As voters throughout the European Union prepare to go to the polls to elect the next European Parliament, will anyone pause to think about the people who made all this possible? It has been 64 years since the first steps were taken toward the foundation of the union and 57 years since the first treaty was signed. Europe Day on May 9 commemorates these events, but they are largely lost in time as most EU citizens have never known a world without the European Union and take it for granted, which is understandable, but a great disservice to its early visionaries. It was their determination to forge a peaceful, united and prosperous Europe that brought us to where we are today: a union of 28 member states and 503 million citizens, enjoying unprecedented levels of stability and well-being.
In particular, and in spite of recent crises, the EU has become an economic powerhouse. It is the world’s largest trading block, accounting for nearly 20 percent of all global imports and exports. Much of this is due to the combined virtues of its single market, breaking down barriers between individual member states and its open and expansive trade policy. Moreover, as the European Commission points out, maintaining these policies is the key to prosperity as net exports alone contributed between 0.5 and 1 percent to EU GDP growth figures every year since 2010.

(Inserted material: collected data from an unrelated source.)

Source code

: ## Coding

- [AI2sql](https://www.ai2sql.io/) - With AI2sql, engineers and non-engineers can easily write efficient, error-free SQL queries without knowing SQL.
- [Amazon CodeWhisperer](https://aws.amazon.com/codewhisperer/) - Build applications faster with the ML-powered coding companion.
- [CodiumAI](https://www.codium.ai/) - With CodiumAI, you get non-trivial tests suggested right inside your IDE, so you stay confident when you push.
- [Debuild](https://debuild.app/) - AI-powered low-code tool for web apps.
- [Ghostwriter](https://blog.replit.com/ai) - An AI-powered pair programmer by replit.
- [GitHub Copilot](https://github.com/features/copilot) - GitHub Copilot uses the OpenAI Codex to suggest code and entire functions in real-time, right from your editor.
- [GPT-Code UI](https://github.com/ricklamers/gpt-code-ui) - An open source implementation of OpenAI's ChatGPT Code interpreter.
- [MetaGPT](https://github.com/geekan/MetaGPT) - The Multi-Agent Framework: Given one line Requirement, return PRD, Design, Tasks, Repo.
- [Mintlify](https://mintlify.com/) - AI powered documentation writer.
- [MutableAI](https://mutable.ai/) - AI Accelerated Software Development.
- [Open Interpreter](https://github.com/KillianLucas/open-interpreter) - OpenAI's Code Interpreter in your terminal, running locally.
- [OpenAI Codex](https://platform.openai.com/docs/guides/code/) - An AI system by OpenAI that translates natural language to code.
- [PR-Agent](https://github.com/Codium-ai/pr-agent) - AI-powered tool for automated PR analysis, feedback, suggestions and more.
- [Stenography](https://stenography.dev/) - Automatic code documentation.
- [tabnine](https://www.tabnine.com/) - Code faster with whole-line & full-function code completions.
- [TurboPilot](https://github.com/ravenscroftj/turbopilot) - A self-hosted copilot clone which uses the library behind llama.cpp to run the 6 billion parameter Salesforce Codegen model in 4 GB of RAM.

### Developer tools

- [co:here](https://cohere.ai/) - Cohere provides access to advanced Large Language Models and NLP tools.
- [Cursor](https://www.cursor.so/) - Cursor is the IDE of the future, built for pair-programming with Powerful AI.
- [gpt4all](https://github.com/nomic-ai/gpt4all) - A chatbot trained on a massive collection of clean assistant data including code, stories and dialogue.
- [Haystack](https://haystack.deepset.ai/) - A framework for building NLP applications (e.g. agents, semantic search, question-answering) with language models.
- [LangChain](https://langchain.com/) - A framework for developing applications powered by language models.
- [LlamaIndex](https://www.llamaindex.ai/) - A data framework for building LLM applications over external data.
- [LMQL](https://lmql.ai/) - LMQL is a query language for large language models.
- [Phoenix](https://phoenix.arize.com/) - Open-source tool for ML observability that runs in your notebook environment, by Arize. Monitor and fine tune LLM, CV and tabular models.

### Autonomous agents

Those of us in the European business community can testify to the advantages of the EU approach. The openness of the trading regime attracts foreign and domestic investors who benefit from a stable, predictable environment and transparent rules and regulations. The EU strategy seeks to expand these benefits through closer ties with other economies, at both multilateral and bilateral levels. The EU-Japan Free Trade Agreement currently under negotiation is a case in point. By lowering barriers to trade between the EU and Japan, it aims to increase the potential for growth, not only for big business, but also for small- and medium-sized businesses. The same can be said for the proposed Transatlantic Trade and Investment Partnership and the EU-China Investment Agreement, which aims to address investment protection and market access issues.
The links between the EU and Japan are already strong. Japan is the EU’s seventh largest trading partner and the EU in turn is Japan’s third largest trading partner. We share many values, concerns and challenges, not least the need to succeed as providers of top quality goods and services in an increasingly competitive world economy. For this we both need a reliable platform of fair and consistent global rules and standards, so it makes sense that we should work together to create that platform, and drive it from the basis of our own mutual trade relationship.
We in the European Business Council of Japan (EBC) believe that a sufficiently ambitious, balanced and comprehensive free trade agreement could significantly boost trade between the EU and Japan, inject new dynamism into the investment relationship and stimulate the creation of much-needed sustainable jobs. We have been encouraged by the progress made in the initial rounds of negotiations but are keen to see these negotiations move forward to tackle the numerous outstanding issues.
We believe that, while the challenges of the global economic landscape will not disappear, by working together, Japan and the EU can meet and overcome them. So we should take a page out of the book of the EU’s founding fathers, for whom the road ahead was just as challenging, complex and uncertain, yet who, through dogged commitment and determination, succeeded in realizing their vision. They deserve to remain a cause for celebration and inspiration to us all.